** Opening Material shown block **
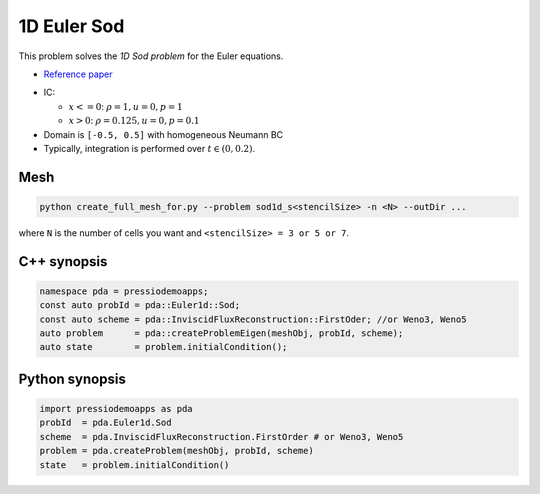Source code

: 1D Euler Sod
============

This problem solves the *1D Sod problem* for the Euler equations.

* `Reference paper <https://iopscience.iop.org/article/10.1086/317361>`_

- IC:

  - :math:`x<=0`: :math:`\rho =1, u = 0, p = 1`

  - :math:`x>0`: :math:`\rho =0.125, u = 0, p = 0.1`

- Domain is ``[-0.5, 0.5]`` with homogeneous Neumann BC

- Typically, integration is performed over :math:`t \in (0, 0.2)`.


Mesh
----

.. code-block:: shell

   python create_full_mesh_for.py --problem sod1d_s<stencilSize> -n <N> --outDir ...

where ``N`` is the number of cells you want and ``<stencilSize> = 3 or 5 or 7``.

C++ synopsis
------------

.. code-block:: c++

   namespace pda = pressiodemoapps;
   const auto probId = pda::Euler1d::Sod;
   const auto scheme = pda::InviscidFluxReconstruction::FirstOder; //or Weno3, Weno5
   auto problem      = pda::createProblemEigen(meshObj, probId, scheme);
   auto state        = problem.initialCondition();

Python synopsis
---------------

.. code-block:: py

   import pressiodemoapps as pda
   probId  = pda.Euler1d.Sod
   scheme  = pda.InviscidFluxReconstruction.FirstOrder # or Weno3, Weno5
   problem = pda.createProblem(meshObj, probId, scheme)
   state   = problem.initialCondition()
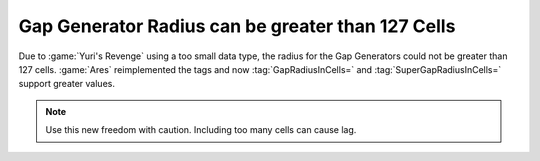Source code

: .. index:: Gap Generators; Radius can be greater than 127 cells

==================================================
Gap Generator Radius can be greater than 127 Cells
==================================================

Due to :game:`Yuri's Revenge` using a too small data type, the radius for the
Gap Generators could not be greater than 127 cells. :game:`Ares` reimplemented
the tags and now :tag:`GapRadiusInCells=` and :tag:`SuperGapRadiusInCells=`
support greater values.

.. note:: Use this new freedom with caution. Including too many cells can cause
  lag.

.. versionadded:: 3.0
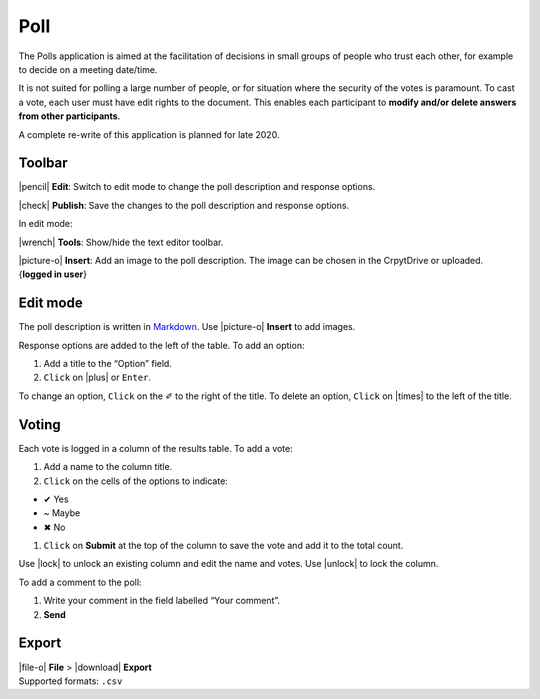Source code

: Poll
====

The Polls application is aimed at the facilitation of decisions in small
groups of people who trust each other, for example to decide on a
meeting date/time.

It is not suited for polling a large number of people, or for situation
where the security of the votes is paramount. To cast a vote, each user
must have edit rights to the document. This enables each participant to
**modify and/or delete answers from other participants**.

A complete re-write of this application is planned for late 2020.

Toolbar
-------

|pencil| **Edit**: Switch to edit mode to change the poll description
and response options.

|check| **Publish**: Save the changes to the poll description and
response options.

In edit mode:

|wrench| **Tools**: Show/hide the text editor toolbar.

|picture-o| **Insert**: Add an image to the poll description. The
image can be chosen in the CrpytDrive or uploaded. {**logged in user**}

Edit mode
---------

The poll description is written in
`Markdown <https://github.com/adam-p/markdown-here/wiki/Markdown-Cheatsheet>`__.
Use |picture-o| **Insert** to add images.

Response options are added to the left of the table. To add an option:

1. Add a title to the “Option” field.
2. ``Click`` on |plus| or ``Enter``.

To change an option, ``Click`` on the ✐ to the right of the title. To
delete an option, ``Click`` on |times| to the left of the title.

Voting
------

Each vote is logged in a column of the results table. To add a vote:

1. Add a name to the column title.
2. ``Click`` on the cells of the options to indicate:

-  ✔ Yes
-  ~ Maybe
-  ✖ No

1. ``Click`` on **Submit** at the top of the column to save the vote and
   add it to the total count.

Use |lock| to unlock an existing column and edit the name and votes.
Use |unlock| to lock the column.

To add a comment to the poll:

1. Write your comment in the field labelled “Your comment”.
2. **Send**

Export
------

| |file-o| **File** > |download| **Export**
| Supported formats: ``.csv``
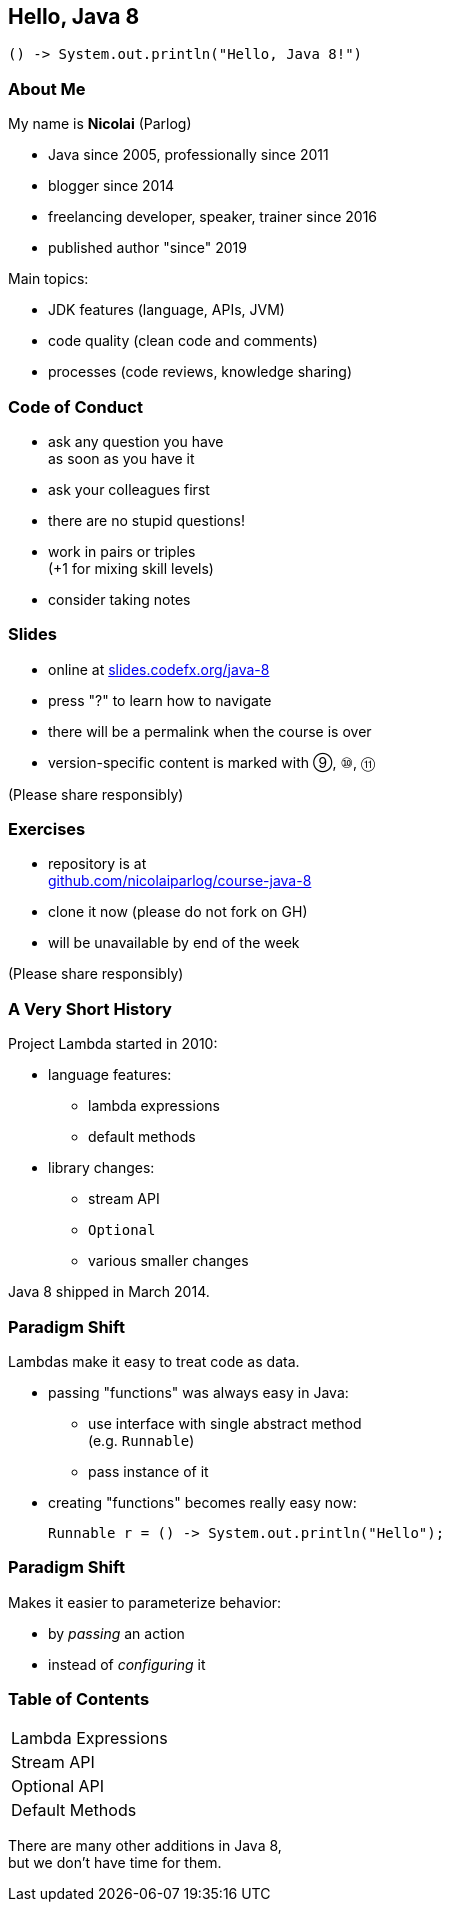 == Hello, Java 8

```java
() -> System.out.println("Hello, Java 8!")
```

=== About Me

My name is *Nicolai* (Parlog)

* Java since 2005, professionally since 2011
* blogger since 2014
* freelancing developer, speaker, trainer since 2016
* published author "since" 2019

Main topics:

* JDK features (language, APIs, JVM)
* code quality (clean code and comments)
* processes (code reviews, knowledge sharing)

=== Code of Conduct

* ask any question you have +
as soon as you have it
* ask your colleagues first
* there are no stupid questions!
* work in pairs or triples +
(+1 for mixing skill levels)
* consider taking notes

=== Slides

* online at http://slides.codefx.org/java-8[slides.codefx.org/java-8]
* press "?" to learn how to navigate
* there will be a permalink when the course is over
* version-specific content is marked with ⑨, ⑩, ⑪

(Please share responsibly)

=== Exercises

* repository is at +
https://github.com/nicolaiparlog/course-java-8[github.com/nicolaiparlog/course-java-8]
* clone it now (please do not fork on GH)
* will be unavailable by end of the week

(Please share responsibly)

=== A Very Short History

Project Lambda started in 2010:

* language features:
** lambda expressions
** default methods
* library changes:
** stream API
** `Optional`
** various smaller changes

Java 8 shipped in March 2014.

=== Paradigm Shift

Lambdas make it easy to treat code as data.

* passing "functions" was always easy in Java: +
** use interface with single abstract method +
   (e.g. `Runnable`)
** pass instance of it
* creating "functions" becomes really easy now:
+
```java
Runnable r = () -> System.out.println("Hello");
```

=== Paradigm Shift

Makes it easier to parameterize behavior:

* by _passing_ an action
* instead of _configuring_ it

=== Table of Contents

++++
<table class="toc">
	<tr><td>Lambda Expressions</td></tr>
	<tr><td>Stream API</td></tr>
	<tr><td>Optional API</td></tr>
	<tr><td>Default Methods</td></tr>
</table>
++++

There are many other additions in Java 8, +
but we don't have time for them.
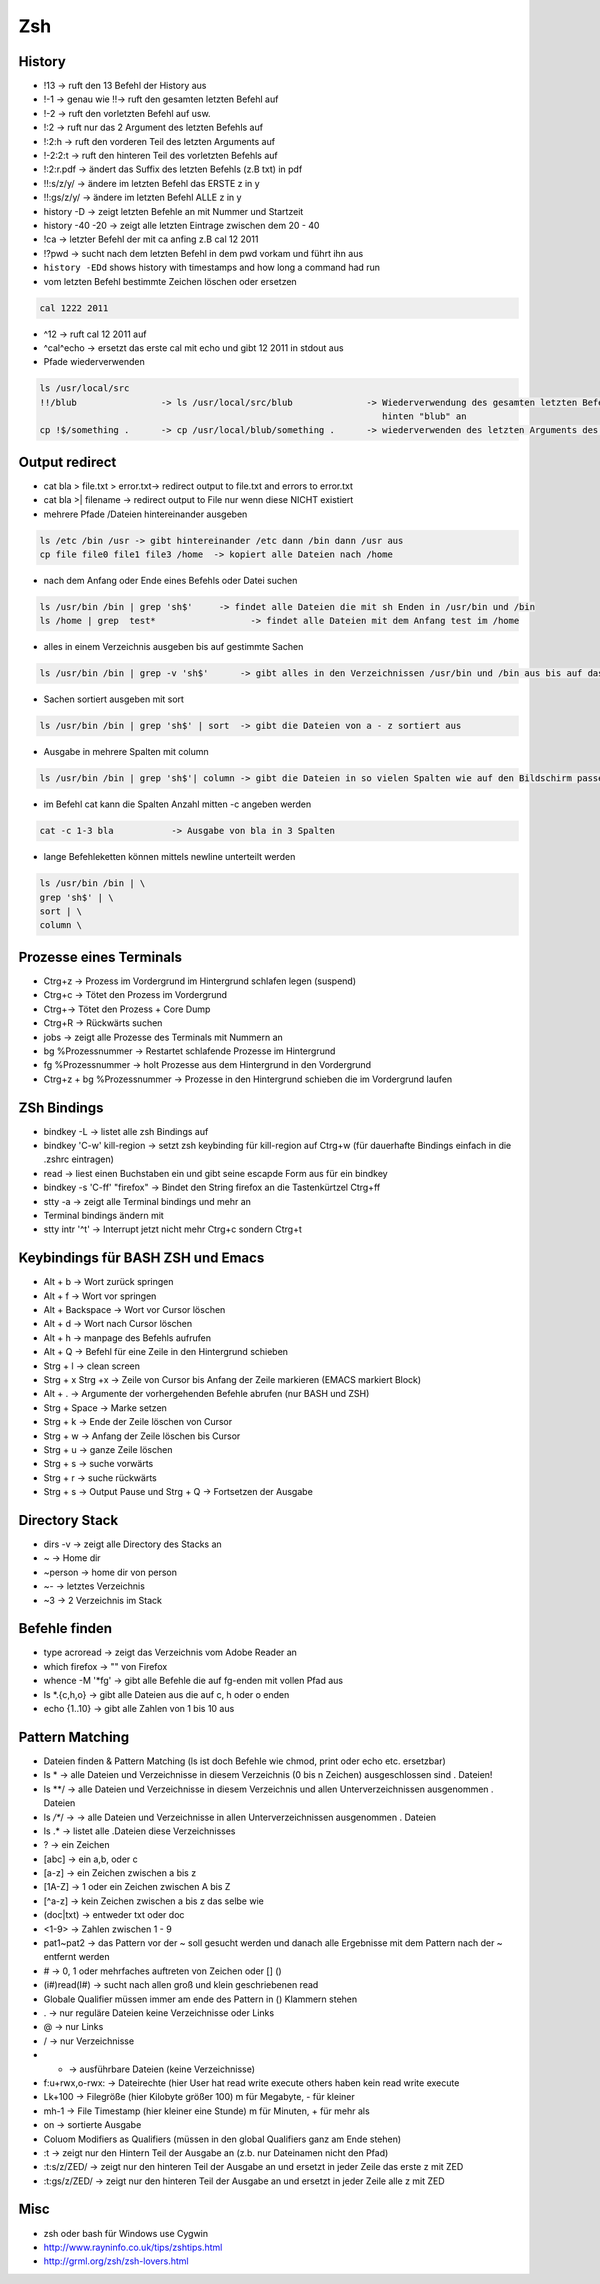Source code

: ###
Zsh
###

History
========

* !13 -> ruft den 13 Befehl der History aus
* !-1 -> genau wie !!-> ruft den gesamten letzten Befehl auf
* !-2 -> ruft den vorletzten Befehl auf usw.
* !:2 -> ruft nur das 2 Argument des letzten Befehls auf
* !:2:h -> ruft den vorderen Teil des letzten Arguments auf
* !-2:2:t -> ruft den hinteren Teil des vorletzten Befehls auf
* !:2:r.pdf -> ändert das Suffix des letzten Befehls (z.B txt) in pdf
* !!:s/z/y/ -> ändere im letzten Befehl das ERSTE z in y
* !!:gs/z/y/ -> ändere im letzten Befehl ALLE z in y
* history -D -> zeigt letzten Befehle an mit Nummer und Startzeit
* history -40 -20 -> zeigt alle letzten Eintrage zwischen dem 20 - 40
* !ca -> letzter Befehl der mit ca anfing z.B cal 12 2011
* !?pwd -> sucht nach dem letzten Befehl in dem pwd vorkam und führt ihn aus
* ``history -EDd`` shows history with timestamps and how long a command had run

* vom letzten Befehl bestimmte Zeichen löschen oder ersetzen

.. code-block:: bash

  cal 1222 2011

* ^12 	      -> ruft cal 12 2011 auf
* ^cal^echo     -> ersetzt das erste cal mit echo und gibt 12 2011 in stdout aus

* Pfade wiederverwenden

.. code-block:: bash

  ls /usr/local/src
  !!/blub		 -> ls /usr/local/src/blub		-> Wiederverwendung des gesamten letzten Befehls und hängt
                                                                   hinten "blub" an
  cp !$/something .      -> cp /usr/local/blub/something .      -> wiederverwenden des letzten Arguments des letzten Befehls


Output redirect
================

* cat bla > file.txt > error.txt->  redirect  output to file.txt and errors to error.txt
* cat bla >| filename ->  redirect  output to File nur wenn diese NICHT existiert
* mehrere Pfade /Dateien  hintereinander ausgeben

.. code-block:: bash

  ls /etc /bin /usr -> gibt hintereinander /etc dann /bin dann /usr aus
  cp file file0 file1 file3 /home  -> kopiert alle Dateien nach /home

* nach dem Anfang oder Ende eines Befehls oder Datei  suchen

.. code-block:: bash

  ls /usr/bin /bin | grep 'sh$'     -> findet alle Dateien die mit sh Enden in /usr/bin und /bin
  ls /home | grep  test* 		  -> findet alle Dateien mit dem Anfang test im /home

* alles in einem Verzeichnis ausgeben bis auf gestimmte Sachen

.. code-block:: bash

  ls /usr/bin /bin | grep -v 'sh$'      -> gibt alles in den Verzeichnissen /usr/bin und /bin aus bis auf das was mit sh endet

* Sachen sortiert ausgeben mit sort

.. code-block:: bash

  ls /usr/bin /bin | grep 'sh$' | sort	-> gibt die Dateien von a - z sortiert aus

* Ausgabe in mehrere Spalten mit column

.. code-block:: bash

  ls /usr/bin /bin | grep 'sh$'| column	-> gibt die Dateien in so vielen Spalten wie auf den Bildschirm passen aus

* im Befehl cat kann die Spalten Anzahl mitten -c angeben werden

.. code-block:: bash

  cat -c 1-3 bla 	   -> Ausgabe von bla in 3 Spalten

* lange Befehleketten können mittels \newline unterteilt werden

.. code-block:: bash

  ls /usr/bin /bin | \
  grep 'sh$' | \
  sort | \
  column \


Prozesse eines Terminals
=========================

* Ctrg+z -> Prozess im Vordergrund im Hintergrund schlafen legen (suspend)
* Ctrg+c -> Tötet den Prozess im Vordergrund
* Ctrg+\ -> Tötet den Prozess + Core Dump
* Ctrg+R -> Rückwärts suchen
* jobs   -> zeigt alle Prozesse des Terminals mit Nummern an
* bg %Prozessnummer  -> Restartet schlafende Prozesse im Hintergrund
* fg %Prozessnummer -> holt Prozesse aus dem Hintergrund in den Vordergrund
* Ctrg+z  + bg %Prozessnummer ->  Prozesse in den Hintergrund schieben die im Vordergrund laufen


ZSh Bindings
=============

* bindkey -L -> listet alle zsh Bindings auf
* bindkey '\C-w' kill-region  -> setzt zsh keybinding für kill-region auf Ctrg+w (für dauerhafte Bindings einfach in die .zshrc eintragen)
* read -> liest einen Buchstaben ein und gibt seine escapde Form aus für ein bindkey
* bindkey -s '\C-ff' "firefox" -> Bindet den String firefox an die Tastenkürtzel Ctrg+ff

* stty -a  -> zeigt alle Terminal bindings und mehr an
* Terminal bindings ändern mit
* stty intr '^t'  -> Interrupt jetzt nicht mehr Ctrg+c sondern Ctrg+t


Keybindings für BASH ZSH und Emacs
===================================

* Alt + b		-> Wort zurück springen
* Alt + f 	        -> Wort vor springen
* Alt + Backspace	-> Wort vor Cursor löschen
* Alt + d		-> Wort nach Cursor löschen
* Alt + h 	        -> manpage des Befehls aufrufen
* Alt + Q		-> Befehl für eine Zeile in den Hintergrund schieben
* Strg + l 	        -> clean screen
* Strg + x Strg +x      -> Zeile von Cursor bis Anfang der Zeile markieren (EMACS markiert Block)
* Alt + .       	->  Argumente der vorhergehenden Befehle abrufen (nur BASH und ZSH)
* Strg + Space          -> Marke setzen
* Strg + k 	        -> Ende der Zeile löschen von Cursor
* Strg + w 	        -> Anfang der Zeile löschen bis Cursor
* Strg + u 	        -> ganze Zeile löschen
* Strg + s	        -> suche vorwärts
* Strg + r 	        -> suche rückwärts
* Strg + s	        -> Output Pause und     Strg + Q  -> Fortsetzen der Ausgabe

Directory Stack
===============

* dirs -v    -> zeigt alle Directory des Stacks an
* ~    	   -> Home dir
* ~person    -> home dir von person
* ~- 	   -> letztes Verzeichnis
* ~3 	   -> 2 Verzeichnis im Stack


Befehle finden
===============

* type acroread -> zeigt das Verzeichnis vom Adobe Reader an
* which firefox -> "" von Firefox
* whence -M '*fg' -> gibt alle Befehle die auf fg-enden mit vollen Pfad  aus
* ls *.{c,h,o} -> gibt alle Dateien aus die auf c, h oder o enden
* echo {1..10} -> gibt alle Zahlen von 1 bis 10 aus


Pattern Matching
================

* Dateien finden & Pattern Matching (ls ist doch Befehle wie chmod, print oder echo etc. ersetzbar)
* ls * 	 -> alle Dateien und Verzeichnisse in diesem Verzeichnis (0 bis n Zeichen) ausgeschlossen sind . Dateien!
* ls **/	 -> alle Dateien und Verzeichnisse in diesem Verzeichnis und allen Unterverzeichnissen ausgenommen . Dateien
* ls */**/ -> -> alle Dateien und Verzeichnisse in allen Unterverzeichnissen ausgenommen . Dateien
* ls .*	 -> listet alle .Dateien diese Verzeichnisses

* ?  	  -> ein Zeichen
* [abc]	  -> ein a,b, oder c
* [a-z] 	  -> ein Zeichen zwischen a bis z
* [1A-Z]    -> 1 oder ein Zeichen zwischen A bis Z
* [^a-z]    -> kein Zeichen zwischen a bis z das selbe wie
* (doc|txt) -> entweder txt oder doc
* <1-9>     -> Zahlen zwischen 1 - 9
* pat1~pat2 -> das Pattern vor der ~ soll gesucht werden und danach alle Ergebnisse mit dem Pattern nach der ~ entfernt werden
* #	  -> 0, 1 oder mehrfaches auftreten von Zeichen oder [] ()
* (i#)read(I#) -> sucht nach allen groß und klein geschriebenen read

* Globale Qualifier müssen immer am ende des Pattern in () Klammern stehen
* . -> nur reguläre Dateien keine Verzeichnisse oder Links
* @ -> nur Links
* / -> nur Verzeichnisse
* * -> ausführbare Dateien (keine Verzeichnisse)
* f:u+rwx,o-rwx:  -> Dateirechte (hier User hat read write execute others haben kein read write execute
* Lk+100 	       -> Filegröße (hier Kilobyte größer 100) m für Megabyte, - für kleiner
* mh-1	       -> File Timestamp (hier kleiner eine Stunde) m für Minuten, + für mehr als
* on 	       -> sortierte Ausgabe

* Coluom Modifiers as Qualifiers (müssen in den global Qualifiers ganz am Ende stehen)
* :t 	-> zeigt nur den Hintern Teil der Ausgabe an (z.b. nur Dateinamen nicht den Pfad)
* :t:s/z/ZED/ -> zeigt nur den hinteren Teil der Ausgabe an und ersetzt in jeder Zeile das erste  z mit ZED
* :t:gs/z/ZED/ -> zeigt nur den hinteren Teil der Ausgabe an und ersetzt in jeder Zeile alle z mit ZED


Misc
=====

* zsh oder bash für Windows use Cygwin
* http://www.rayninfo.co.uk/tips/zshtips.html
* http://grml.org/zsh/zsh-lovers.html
** Closing Material shown block **
Exercise objective: Take the lines above from the one containing "reviews, knowledge sharing)" to the one containing "repository is at +" and retype them exactly, both ends included, with nothing added.

Expected answer:
* processes (code reviews, knowledge sharing)

=== Code of Conduct

* ask any question you have +
as soon as you have it
* ask your colleagues first
* there are no stupid questions!
* work in pairs or triples +
(+1 for mixing skill levels)
* consider taking notes

=== Slides

* online at http://slides.codefx.org/java-8[slides.codefx.org/java-8]
* press "?" to learn how to navigate
* there will be a permalink when the course is over
* version-specific content is marked with ⑨, ⑩, ⑪

(Please share responsibly)

=== Exercises

* repository is at +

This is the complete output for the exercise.